**PROBLEM DETAILS:**
Find the line with "(313, 285) none -> [935,225,953,243] 之" in the entries below. Repeat it, every following line, and the line with "[493,765,554,786] 可以被 ->", exactly and with nothing added.

**INFORMATION PROVIDED:**

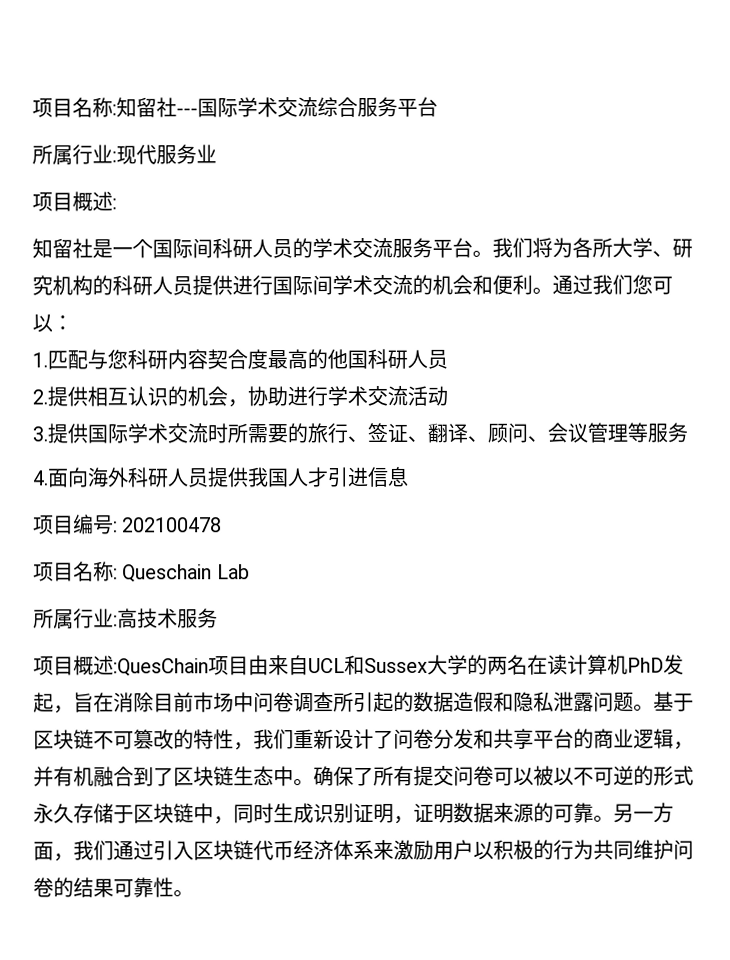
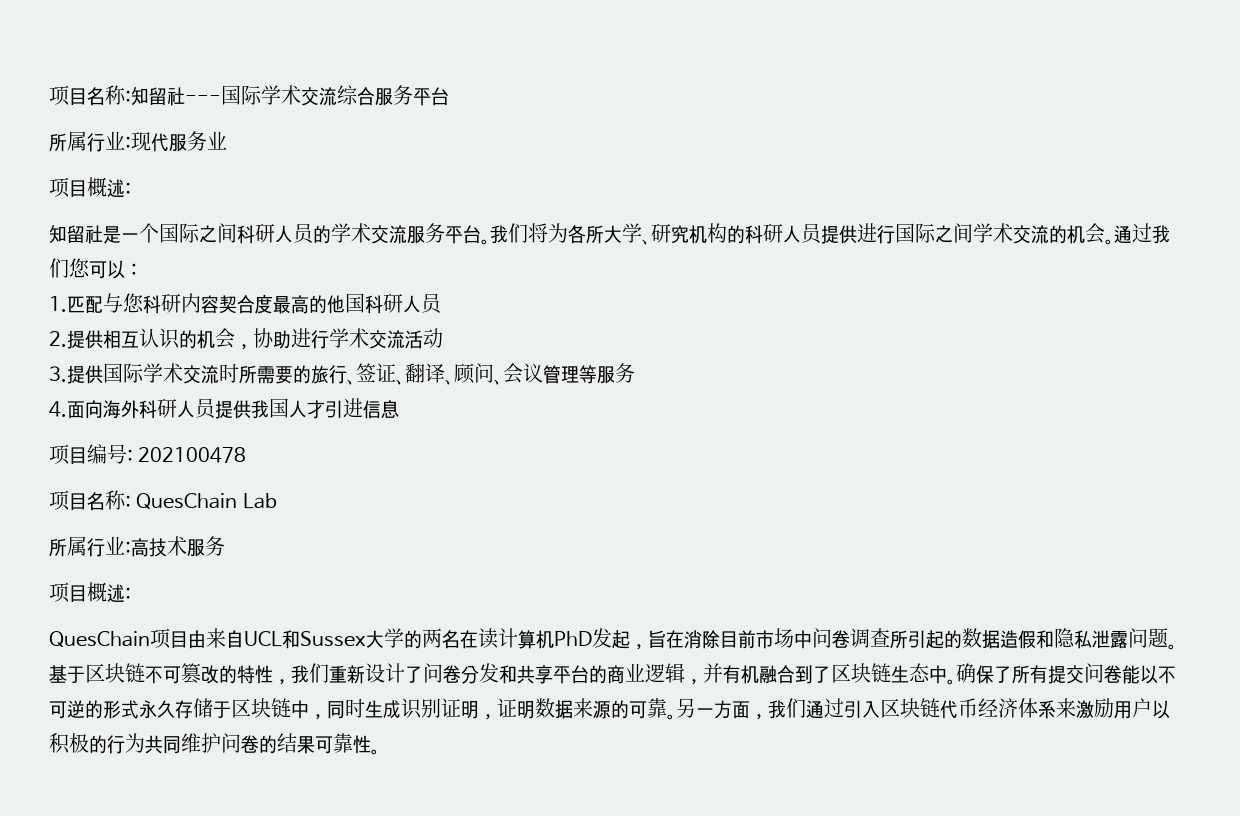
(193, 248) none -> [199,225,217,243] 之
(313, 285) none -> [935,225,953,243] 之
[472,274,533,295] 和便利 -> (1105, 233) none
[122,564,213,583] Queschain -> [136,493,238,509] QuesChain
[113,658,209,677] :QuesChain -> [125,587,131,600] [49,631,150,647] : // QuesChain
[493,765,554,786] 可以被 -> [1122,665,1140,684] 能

--

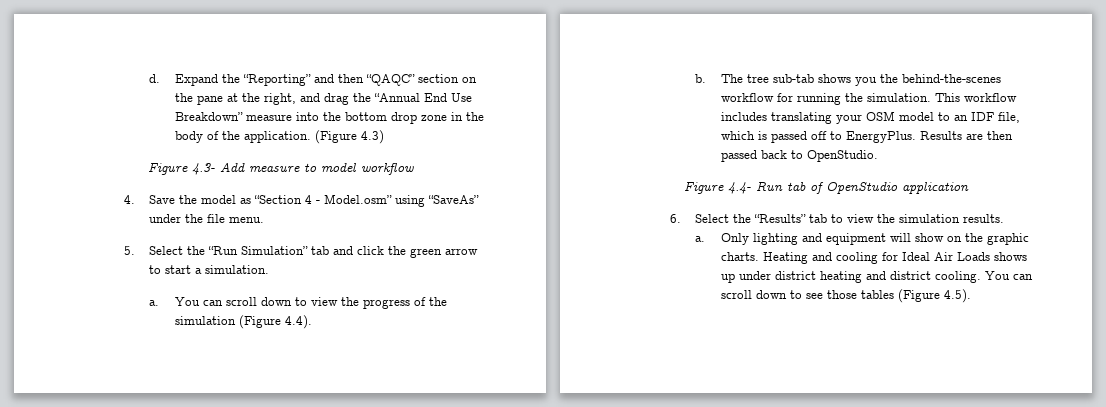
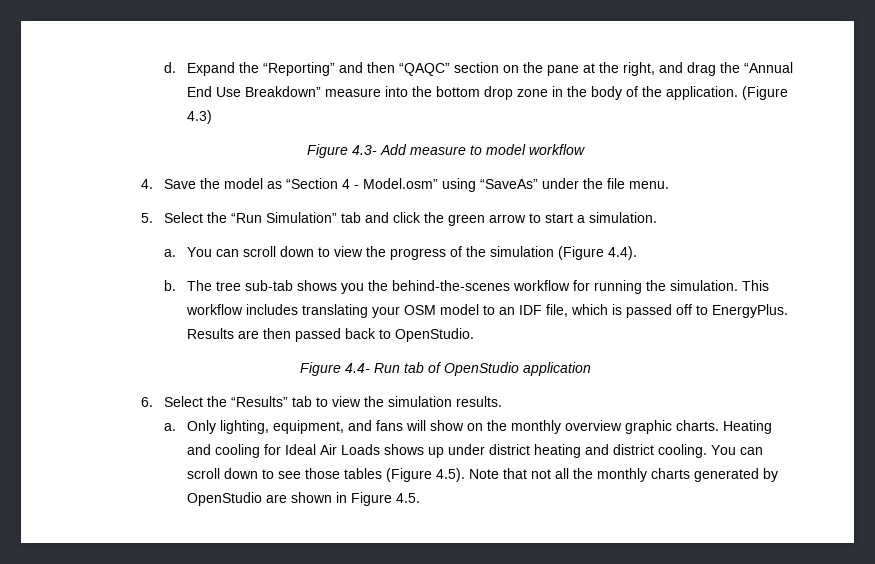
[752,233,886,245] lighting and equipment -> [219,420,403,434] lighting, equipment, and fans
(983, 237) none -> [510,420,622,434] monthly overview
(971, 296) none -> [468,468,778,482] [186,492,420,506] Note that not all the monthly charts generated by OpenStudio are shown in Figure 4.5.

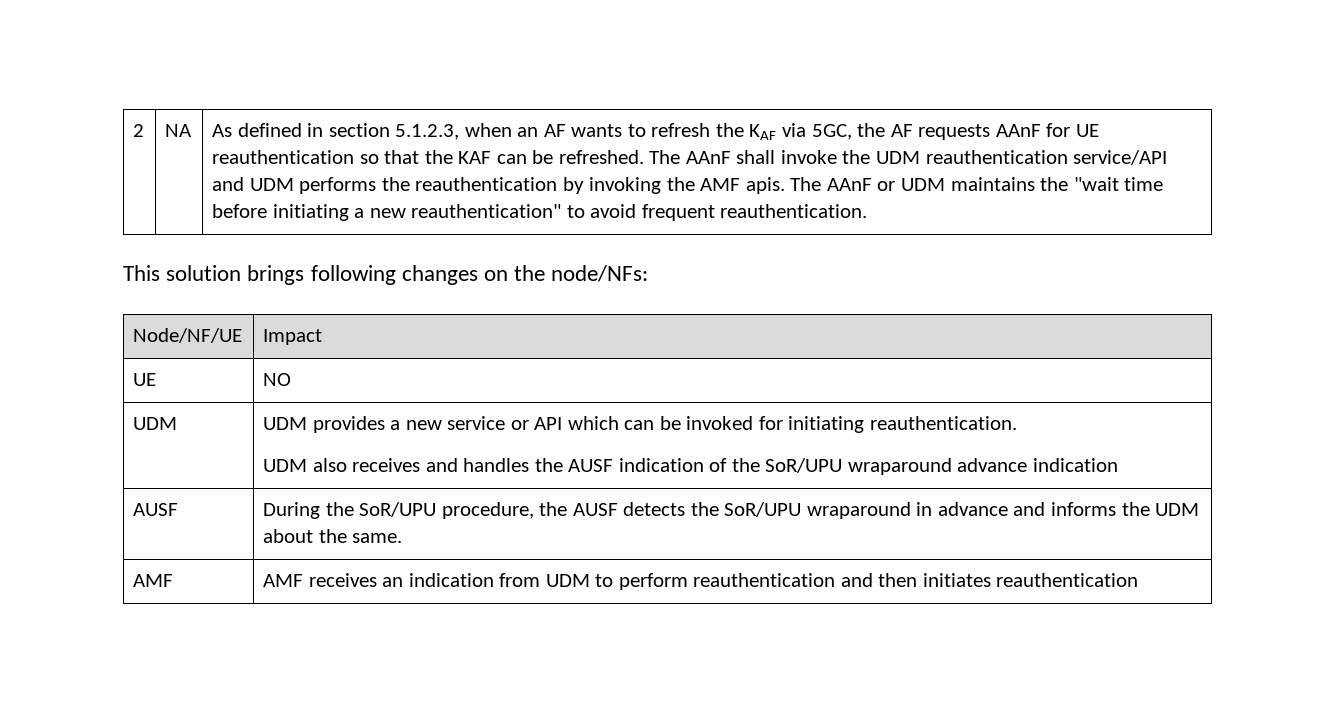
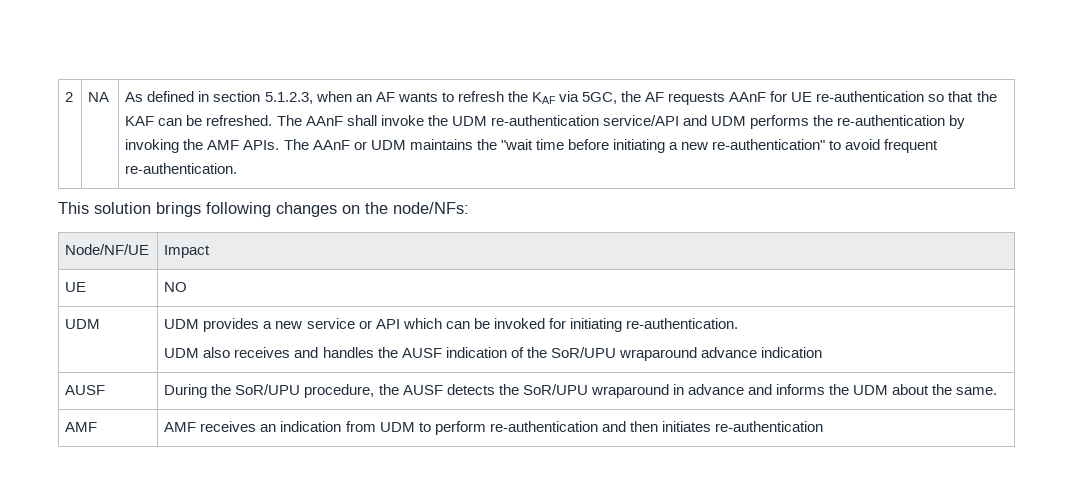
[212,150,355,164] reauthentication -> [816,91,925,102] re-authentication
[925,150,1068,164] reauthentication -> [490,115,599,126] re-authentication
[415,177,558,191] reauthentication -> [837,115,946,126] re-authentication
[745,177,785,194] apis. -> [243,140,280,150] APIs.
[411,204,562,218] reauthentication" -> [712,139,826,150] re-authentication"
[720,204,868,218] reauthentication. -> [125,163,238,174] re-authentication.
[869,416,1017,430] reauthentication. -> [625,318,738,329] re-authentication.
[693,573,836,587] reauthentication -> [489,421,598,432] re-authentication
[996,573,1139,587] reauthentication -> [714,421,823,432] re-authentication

---

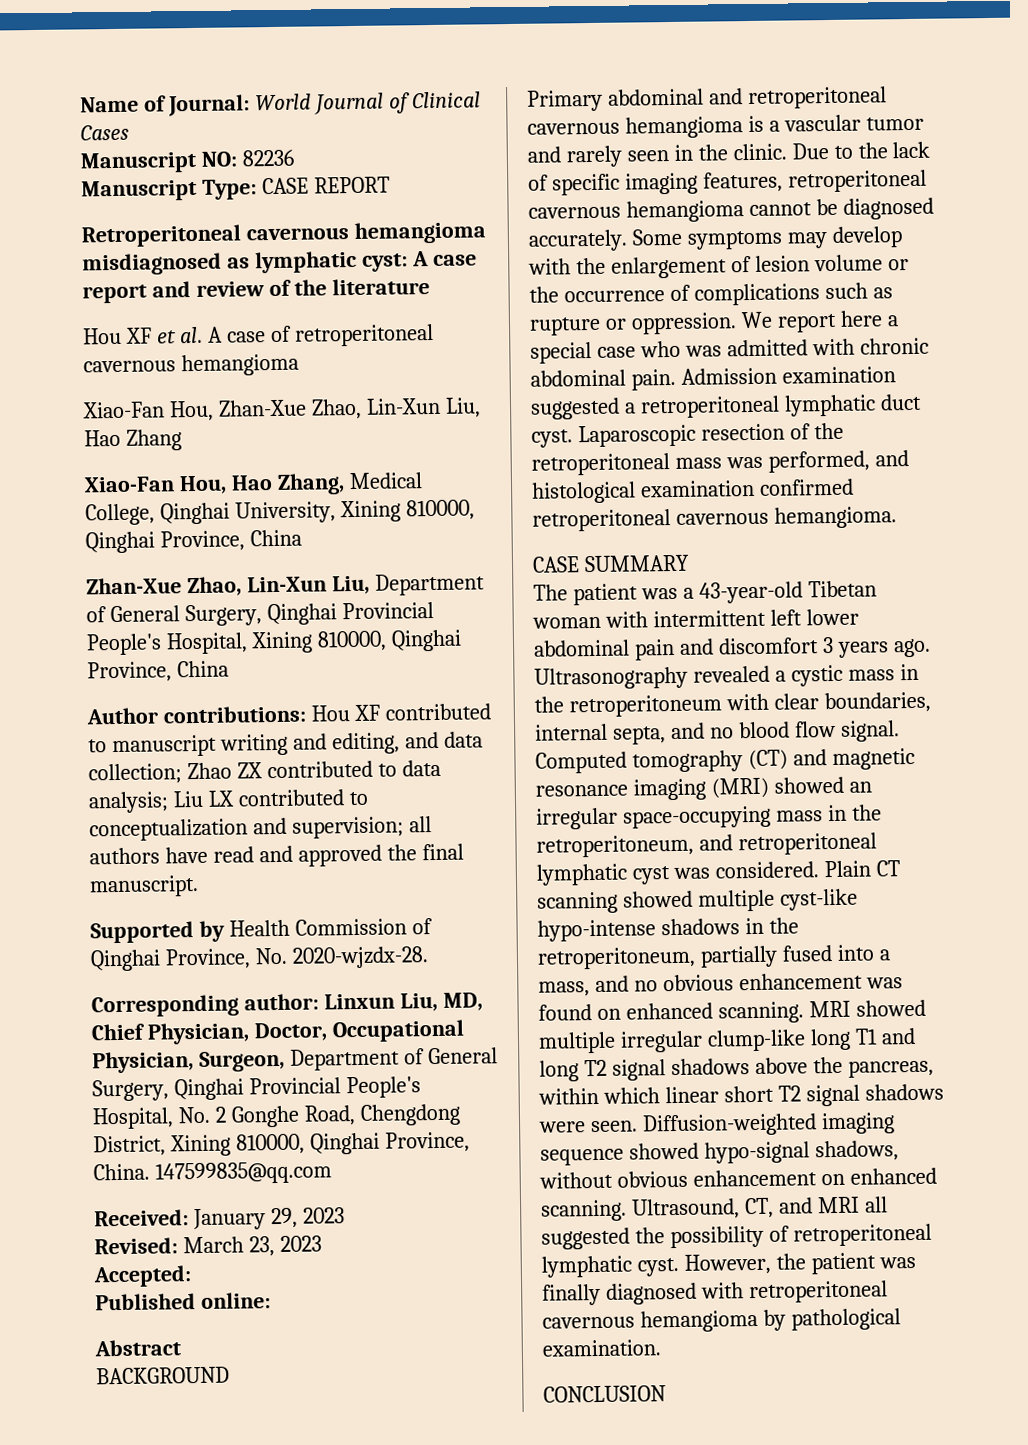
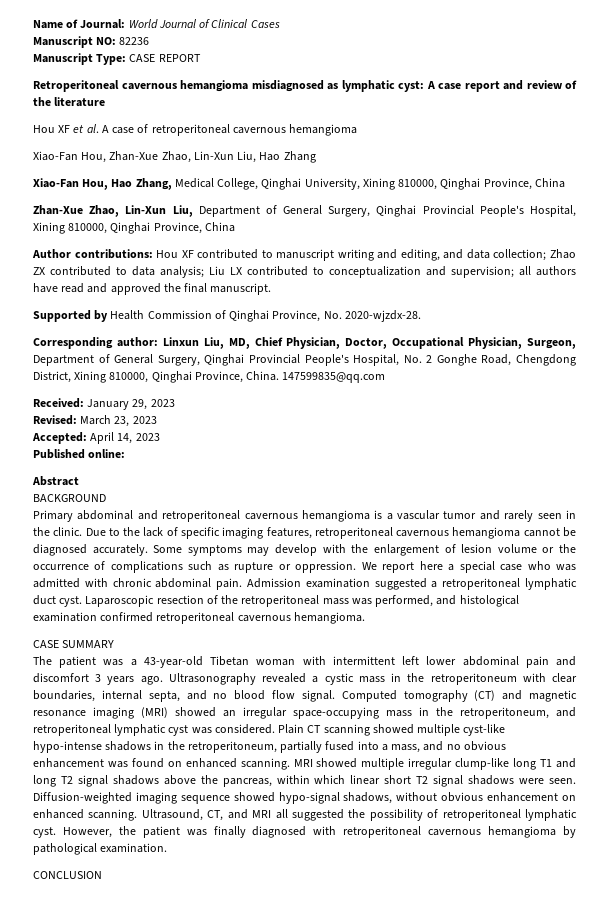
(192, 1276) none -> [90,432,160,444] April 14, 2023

**OUTPUT:**
(313, 285) none -> [935,225,953,243] 之
[472,274,533,295] 和便利 -> (1105, 233) none
[122,564,213,583] Queschain -> [136,493,238,509] QuesChain
[113,658,209,677] :QuesChain -> [125,587,131,600] [49,631,150,647] : // QuesChain
[493,765,554,786] 可以被 -> [1122,665,1140,684] 能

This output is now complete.